Without the pictures, set down every line of the data exactly.

(Records contained in a dataset)
*-*-*

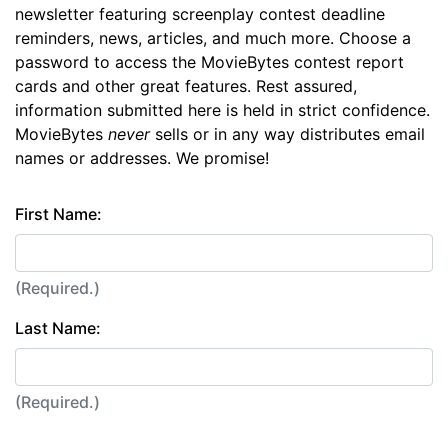
newsletter featuring screenplay contest deadline
reminders, news, articles, and much more. Choose a
password to access the MovieBytes contest report
cards and other great features. Rest assured,
information submitted here is held in strict confidence.
MovieBytes
never
sells or in any way distributes email
names or addresses. We promise!
First Name:
(Required.)
Last Name:
(Required.)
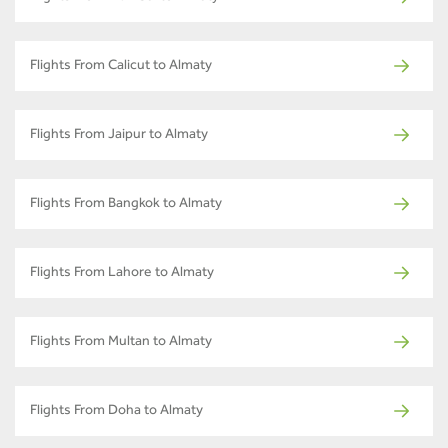
Flights From Calicut to Almaty
Flights From Jaipur to Almaty
Flights From Bangkok to Almaty
Flights From Lahore to Almaty
Flights From Multan to Almaty
Flights From Doha to Almaty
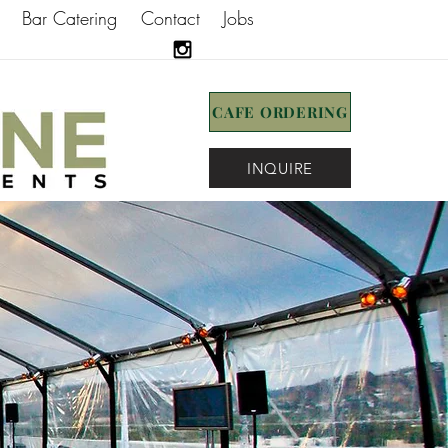
Bar Catering
Contact
Jobs
CAFE ORDERING
INQUIRE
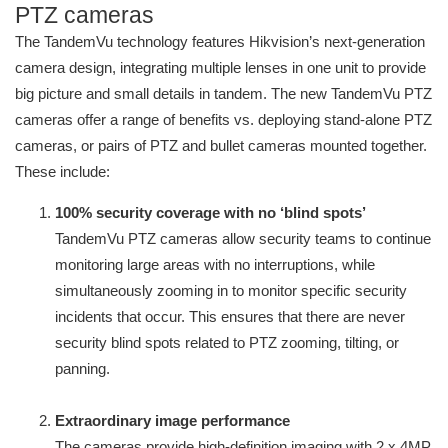
PTZ cameras
The TandemVu technology features Hikvision’s next-generation
camera design, integrating multiple lenses in one unit to provide
big picture and small details in tandem. The new TandemVu PTZ
cameras offer a range of benefits vs. deploying stand-alone PTZ
cameras, or pairs of PTZ and bullet cameras mounted together.
These include:
100% security coverage with no ‘blind spots’
TandemVu PTZ cameras allow security teams to continue
monitoring large areas with no interruptions, while
simultaneously zooming in to monitor specific security
incidents that occur. This ensures that there are never
security blind spots related to PTZ zooming, tilting, or
panning.
Extraordinary image performance
The cameras provide high-definition imaging with 2 x 4MP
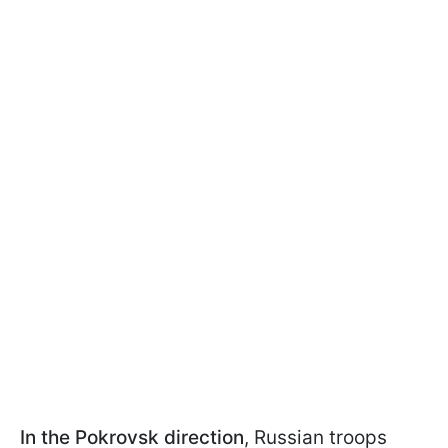
In the
Pokrovsk direction
, Russian troops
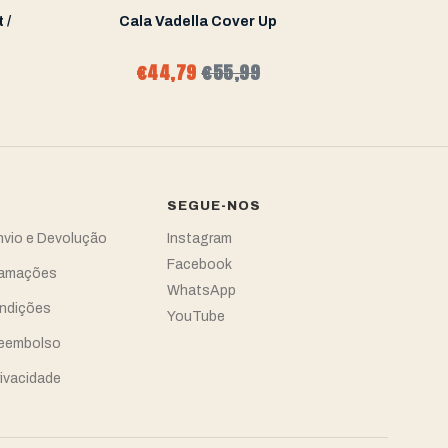
 /
Cala Vadella Cover Up
Cala Va
€44,79
€55,99
€68
SEGUE-NOS
Envio e Devolução
Instagram
Facebook
clamações
WhatsApp
ndições
YouTube
Reembolso
rivacidade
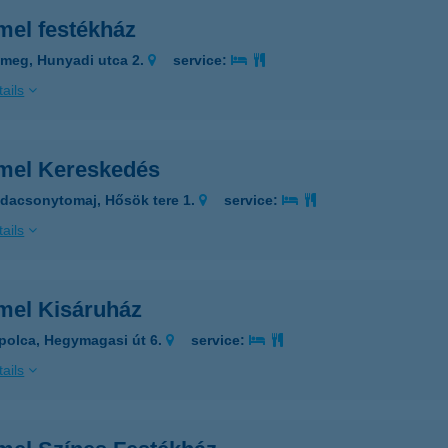
mel festékház
meg, Hunyadi utca 2.
service:
ails
mel Kereskedés
dacsonytomaj, Hősök tere 1.
service:
ails
mel Kisáruház
polca, Hegymagasi út 6.
service:
ails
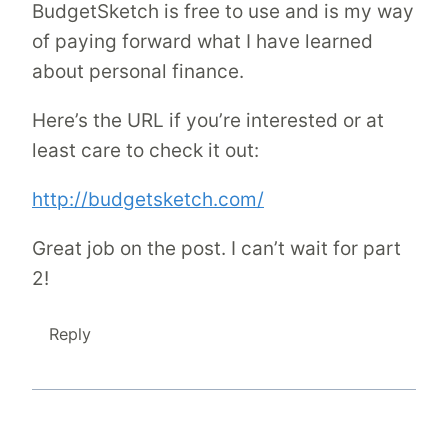
BudgetSketch is free to use and is my way
of paying forward what I have learned
about personal finance.
Here’s the URL if you’re interested or at
least care to check it out:
http://budgetsketch.com/
Great job on the post. I can’t wait for part
2!
Reply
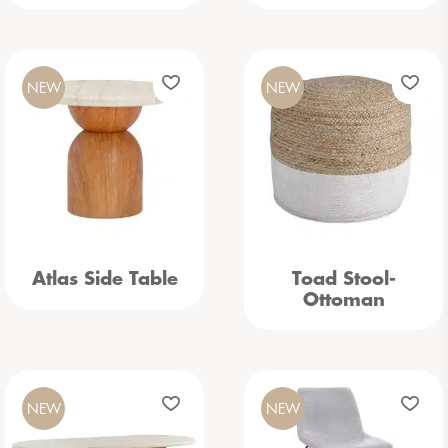
NEW
NEW
Atlas Side Table
Toad Stool-
Ottoman
NEW
NEW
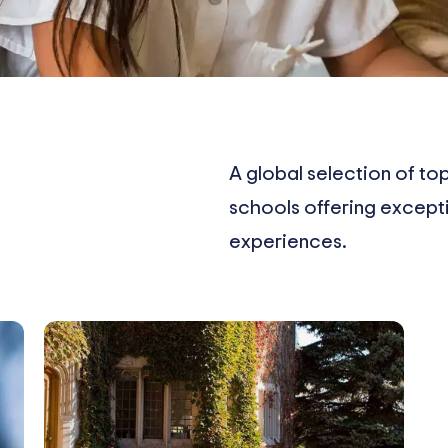
A global selection of top
schools offering excep
experiences.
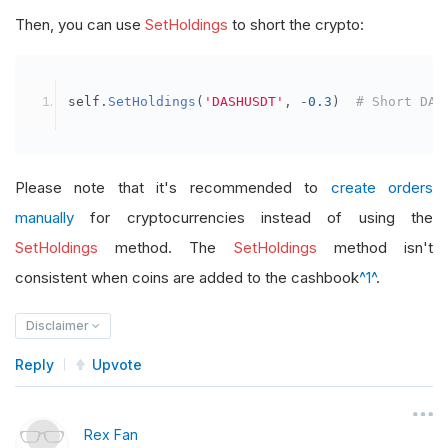
Then, you can use
SetHoldings
to short the crypto:
self
.
SetHoldings
(
'DASHUSDT'
,
-
0.3
)
# Short DAS
Please note that it's recommended to
create orders
manually
for cryptocurrencies instead of using the
SetHoldings
method. The
SetHoldings
method isn't
consistent when coins are added to the cashbook
^1^
.
Disclaimer
Reply
Upvote
Rex Fan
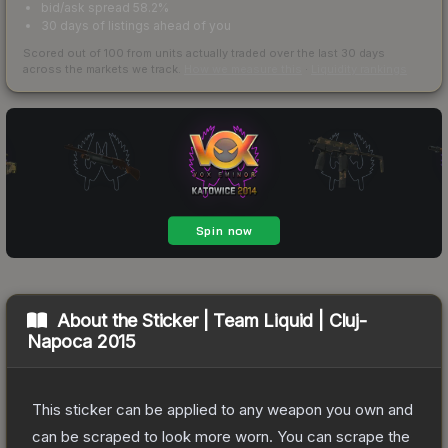
bid/ask spread 58.2%
30 days of listings ahead of you
Scored out of 100 from units actually traded over the last
30
days
across the markets we track.
How we measure this
·
Liquidity rankings
About the
Sticker | Team Liquid | Cluj-
Napoca 2015
This sticker can be applied to any weapon you own and
can be scraped to look more worn. You can scrape the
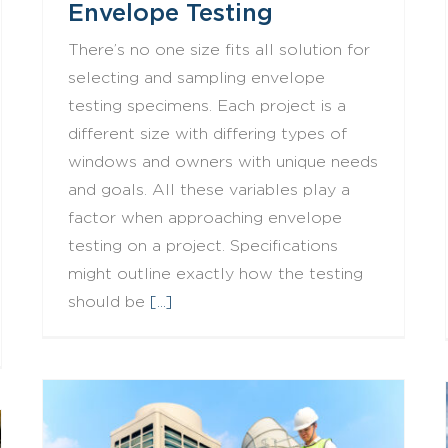
Envelope Testing
There’s no one size fits all solution for
selecting and sampling envelope
testing specimens. Each project is a
different size with differing types of
windows and owners with unique needs
and goals. All these variables play a
factor when approaching envelope
testing on a project. Specifications
might outline exactly how the testing
should be
[...]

*-*-*

WRITTEN REPLY
newsletter featuring screenplay contest deadline
reminders, news, articles, and much more. Choose a
password to access the MovieBytes contest report
cards and other great features. Rest assured,
information submitted here is held in strict confidence.
MovieBytes
never
sells or in any way distributes email
names or addresses. We promise!
First Name:
(Required.)
Last Name:
(Required.)
Flights From Calicut to Almaty
Flights From Jaipur to Almaty
Flights From Bangkok to Almaty
Flights From Lahore to Almaty
Flights From Multan to Almaty
Flights From Doha to Almaty
Bar Catering
Contact
Jobs
CAFE ORDERING
INQUIRE
PTZ cameras
The TandemVu technology features Hikvision’s next-generation
camera design, integrating multiple lenses in one unit to provide
big picture and small details in tandem. The new TandemVu PTZ
cameras offer a range of benefits vs. deploying stand-alone PTZ
cameras, or pairs of PTZ and bullet cameras mounted together.
These include:
100% security coverage with no ‘blind spots’
TandemVu PTZ cameras allow security teams to continue
monitoring large areas with no interruptions, while
simultaneously zooming in to monitor specific security
incidents that occur. This ensures that there are never
security blind spots related to PTZ zooming, tilting, or
panning.
Extraordinary image performance
The cameras provide high-definition imaging with 2 x 4MP
In the
Pokrovsk direction
, Russian troops
 /
Cala Vadella Cover Up
Cala Va
€44,79
€55,99
€68
SEGUE-NOS
Envio e Devolução
Instagram
Facebook
clamações
WhatsApp
ndições
YouTube
Reembolso
rivacidade
mel festékház
meg, Hunyadi utca 2.
service:
ails
mel Kereskedés
dacsonytomaj, Hősök tere 1.
service:
ails
mel Kisáruház
polca, Hegymagasi út 6.
service:
ails
BudgetSketch is free to use and is my way
of paying forward what I have learned
about personal finance.
Here’s the URL if you’re interested or at
least care to check it out:
http://budgetsketch.com/
Great job on the post. I can’t wait for part
2!
Reply
NEW
NEW
Atlas Side Table
Toad Stool-
Ottoman
NEW
NEW
A global selection of top
schools offering excep
experiences.
Then, you can use
SetHoldings
to short the crypto:
self
.
SetHoldings
(
'DASHUSDT'
,
-
0.3
)
# Short DAS
Please note that it's recommended to
create orders
manually
for cryptocurrencies instead of using the
SetHoldings
method. The
SetHoldings
method isn't
consistent when coins are added to the cashbook
^1^
.
Disclaimer
Reply
Upvote
Rex Fan
bid/ask spread 58.2%
30 days of listings ahead of you
Scored out of 100 from units actually traded over the last
30
days
across the markets we track.
How we measure this
·
Liquidity rankings
About the
Sticker | Team Liquid | Cluj-
Napoca 2015
This sticker can be applied to any weapon you own and
can be scraped to look more worn. You can scrape the
Envelope Testing
There’s no one size fits all solution for
selecting and sampling envelope
testing specimens. Each project is a
different size with differing types of
windows and owners with unique needs
and goals. All these variables play a
factor when approaching envelope
testing on a project. Specifications
might outline exactly how the testing
should be
[...]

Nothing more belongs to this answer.